(Saved data entries)
· · · ·
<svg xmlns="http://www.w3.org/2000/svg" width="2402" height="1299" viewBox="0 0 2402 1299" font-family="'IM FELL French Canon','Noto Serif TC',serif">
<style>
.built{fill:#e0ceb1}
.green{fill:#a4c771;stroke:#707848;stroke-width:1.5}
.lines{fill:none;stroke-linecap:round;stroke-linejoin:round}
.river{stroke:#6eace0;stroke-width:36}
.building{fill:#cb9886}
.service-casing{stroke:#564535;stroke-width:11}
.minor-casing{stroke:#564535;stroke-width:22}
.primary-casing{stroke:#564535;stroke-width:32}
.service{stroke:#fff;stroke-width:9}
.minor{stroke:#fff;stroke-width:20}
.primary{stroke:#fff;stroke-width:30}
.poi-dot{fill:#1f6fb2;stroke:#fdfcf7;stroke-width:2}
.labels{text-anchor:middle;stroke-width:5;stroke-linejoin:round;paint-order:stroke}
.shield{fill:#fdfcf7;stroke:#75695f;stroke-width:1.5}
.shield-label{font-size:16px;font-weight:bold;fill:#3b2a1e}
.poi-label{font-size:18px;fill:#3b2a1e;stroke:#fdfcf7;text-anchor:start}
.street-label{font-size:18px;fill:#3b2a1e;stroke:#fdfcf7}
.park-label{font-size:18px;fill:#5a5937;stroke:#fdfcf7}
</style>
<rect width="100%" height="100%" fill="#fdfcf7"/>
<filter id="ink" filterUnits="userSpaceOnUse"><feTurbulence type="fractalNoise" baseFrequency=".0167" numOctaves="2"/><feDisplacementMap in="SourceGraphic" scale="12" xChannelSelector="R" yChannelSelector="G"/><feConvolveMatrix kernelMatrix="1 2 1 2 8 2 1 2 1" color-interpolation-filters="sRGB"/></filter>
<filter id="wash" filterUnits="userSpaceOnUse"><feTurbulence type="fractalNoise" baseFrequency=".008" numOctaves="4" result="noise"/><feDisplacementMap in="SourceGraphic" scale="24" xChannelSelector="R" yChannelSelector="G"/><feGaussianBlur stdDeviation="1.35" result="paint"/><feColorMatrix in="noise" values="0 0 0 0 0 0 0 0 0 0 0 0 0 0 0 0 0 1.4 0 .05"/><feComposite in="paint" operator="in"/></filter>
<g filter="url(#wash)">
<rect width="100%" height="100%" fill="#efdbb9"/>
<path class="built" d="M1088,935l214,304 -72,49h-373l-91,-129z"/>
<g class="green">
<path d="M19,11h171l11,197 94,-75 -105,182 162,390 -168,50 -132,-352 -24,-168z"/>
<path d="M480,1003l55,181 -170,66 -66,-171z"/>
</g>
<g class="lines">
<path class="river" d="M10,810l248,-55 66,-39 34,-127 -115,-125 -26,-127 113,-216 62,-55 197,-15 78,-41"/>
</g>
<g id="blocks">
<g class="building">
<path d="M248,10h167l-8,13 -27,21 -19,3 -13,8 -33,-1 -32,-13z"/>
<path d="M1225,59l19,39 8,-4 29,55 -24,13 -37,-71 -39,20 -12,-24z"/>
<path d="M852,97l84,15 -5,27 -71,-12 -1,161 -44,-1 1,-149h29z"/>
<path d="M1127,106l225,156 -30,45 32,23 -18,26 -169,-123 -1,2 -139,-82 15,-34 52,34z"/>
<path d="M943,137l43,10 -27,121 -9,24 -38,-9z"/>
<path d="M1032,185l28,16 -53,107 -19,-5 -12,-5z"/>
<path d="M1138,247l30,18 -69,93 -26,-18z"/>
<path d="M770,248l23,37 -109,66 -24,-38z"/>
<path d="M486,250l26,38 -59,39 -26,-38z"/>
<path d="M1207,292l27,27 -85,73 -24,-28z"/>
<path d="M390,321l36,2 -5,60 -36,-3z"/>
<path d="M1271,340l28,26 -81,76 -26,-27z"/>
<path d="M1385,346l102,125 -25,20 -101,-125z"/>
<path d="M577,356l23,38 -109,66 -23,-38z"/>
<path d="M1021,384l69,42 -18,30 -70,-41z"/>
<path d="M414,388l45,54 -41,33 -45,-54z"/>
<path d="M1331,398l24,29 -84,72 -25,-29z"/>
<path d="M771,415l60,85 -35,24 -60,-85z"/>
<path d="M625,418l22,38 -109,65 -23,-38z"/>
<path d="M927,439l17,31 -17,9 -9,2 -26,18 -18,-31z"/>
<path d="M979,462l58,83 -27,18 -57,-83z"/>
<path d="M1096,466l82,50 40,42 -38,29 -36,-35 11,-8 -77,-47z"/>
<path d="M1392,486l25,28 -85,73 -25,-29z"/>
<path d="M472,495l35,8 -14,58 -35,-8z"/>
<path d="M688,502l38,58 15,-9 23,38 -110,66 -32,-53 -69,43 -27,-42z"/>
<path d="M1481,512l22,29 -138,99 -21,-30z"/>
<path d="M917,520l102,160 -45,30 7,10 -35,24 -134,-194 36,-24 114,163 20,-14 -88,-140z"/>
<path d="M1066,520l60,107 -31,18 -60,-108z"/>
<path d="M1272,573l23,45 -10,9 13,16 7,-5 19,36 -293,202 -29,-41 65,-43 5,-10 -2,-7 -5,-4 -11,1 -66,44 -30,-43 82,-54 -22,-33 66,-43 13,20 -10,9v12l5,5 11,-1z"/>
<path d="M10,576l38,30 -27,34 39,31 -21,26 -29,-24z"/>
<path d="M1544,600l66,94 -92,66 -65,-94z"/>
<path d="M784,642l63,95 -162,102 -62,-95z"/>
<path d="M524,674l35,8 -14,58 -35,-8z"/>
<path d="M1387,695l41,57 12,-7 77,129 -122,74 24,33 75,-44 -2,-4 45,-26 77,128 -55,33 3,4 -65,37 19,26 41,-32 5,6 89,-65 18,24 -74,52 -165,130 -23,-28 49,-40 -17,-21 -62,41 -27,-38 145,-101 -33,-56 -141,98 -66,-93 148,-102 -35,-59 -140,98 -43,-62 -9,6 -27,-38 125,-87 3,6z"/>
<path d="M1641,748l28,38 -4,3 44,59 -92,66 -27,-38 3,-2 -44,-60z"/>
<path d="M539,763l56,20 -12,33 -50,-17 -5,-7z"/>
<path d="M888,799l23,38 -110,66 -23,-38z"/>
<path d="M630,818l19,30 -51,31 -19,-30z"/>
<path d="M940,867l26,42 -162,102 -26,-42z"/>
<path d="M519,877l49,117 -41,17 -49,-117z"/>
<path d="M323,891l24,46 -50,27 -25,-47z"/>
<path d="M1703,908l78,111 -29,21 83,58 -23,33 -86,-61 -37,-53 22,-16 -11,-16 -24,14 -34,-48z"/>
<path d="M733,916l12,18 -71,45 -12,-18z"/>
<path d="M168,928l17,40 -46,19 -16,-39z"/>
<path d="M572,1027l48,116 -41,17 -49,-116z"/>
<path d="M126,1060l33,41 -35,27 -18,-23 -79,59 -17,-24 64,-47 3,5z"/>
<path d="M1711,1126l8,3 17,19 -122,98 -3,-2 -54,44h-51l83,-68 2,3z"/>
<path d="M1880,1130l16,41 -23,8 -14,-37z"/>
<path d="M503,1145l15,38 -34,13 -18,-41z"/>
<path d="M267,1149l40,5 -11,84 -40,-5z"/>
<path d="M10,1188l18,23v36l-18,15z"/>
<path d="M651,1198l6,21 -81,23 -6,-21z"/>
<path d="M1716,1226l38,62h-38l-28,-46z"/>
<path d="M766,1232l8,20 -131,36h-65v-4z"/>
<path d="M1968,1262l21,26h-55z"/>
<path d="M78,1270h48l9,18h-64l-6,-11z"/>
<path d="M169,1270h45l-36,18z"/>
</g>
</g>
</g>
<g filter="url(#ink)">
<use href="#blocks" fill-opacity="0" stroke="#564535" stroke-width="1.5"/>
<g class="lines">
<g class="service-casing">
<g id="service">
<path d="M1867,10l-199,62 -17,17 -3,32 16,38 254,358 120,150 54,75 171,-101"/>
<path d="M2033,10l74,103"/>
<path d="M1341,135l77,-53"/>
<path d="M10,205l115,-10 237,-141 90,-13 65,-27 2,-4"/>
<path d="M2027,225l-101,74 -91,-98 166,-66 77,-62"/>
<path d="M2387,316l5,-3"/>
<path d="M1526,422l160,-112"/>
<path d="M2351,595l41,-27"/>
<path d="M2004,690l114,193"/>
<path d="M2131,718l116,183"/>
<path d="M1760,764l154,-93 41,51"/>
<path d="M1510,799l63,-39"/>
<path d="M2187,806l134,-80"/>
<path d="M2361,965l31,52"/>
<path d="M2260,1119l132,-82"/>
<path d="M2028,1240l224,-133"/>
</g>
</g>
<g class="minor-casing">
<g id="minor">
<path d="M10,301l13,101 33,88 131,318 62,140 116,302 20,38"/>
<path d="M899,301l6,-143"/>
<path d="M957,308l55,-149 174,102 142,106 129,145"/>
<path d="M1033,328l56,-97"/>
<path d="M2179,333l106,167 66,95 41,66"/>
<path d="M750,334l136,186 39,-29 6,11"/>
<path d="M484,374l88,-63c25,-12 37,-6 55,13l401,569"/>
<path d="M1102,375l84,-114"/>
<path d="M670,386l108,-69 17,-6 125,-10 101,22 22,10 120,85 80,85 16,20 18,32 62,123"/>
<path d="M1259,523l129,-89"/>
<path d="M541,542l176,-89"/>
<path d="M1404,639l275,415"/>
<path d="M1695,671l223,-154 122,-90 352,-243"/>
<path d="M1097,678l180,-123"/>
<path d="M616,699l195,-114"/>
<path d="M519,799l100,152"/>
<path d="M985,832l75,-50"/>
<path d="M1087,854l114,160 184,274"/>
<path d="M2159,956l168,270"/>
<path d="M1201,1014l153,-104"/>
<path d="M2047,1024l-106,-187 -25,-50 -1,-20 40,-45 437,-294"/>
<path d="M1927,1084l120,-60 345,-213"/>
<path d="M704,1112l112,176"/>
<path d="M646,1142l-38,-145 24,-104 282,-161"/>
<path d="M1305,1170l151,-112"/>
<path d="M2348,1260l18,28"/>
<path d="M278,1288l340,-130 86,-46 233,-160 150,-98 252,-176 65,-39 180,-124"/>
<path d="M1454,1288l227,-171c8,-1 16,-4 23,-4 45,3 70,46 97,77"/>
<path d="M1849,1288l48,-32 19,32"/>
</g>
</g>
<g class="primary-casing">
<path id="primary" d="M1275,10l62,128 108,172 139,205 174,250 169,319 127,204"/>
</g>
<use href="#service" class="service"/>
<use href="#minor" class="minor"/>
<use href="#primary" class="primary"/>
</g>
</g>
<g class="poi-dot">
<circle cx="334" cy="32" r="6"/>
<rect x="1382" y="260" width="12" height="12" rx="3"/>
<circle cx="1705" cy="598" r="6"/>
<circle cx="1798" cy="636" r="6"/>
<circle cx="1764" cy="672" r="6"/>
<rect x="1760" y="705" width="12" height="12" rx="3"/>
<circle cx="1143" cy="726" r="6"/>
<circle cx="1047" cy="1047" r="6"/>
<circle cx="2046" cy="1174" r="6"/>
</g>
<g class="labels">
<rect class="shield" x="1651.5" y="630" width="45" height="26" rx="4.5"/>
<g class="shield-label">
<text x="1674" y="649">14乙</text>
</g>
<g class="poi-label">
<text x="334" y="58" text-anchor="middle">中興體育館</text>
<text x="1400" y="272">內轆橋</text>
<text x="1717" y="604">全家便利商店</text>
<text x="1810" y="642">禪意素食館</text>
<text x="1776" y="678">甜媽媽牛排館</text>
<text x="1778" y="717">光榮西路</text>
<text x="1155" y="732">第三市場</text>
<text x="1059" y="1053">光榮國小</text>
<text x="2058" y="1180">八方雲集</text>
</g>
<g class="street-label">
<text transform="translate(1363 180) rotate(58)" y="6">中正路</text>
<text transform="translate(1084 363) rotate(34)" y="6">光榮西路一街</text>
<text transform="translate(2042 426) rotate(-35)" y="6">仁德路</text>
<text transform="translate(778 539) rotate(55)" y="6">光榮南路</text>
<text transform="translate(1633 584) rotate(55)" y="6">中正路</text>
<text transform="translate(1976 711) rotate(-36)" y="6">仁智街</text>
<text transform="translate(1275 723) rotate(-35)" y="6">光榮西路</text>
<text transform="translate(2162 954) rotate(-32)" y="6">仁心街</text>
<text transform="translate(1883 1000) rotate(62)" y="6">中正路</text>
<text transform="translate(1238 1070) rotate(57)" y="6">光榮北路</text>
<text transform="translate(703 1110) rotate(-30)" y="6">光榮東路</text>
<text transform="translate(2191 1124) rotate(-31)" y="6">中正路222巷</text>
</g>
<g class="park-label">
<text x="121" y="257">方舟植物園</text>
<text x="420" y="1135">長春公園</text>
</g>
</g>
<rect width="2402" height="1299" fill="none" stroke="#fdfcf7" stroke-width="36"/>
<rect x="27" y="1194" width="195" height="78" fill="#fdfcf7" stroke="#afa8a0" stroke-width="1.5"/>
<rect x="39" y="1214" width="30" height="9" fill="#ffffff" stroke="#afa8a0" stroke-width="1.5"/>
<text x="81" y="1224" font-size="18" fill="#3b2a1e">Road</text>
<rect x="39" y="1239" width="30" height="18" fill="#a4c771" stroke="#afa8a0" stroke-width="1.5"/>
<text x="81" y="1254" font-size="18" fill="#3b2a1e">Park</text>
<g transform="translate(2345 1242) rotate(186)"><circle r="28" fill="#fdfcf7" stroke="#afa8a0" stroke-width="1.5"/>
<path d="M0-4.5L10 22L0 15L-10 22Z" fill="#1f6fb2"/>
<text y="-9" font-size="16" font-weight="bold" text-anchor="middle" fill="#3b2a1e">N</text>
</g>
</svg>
· · · ·
How many of the lines in the records include the string "xChannelSelector"? Reply with the number alone.

- The answer -
2